Obviously, if my sample were the whole population, as I just mentioned, then each sample mean is guaranteed to be exactly the same as the population mean and the standard error of that mean would be 0.

 

The critical step in this process, the one that allows me to never have to obtain a sampling distribution of the mean, is the CENTRAL LIMIT THEOREM, which states that sampling distributions of certain classes of statistics, including the mean and the median, will approach a normal distribution as the sample size increases regardless of the shape of the sampled population. The key is that each sample is drawn independently of the previous one from a population.

 

The reason this is true for the sampling distribution of the mean is that the means of repeatedly drawn random samples each represent the sum of a large number of independent events (the randomly selected observations from the population that constitute each sample).

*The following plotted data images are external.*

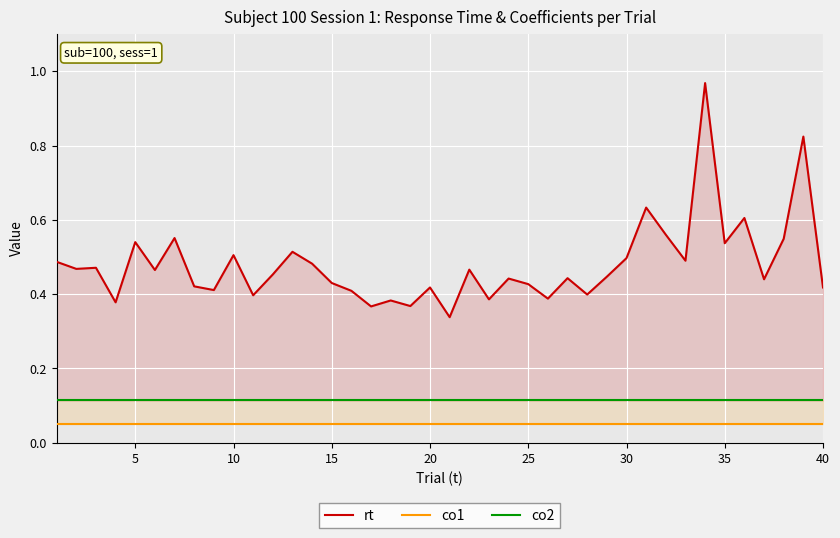

True or false: co1 and co2 cross at least once.

False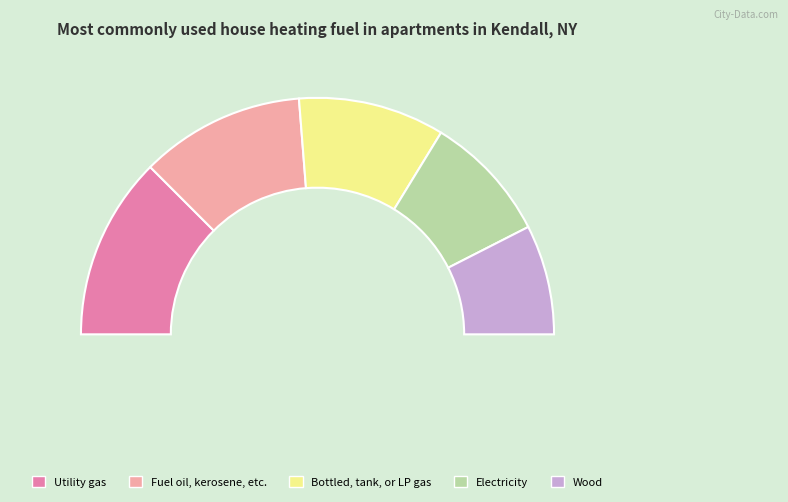

Does any single category account for the majority?

No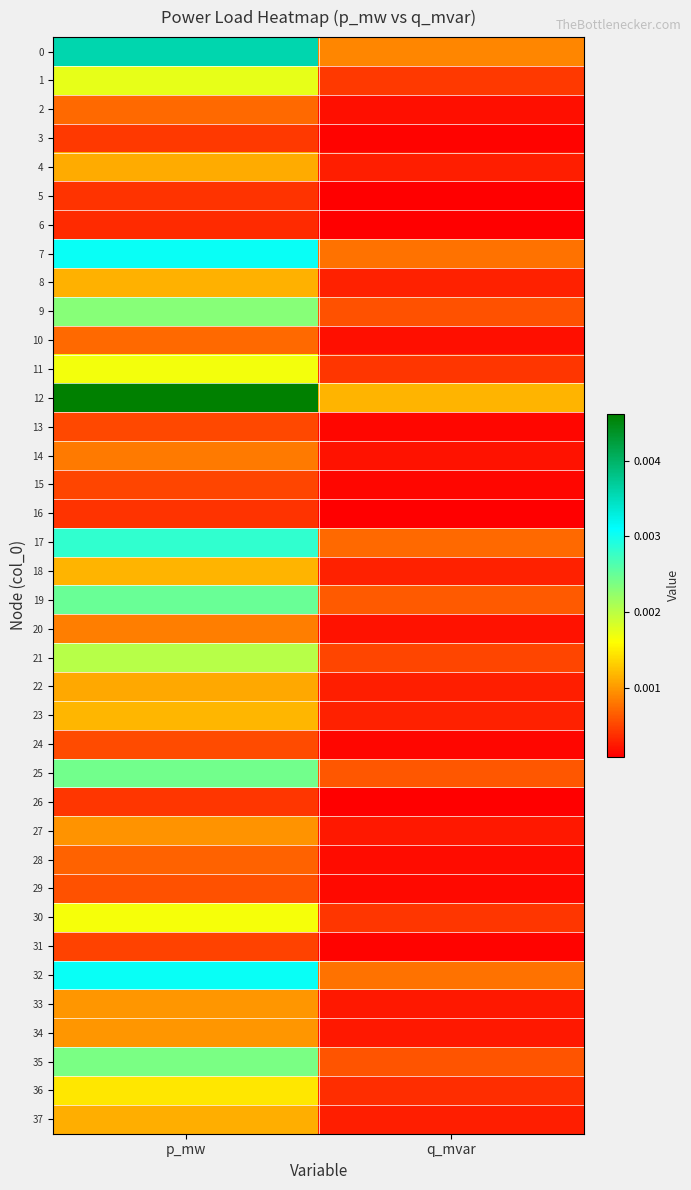

Count the number of categories in the chart.

2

As we noted in a previous presentation on the normal distribution, if the elements of a sample or population represent the sum of a large number of independent events and there is no force operating to constrain the distribution obtained, then the relative frequency distribution of these elements will be normally distributed.  This is the case for the sampling distribution of the mean.

 

How many samples do you need to draw before the distribution of means of the samples approaches normality? The population distribution in the top panel is clearly very non-normal. However, even with a sample size of 10 for repeatedly drawn samples from this population, the distribution of the sample means is fairly normal, and for sample sizes of 30 and 50, it is remarkably normal.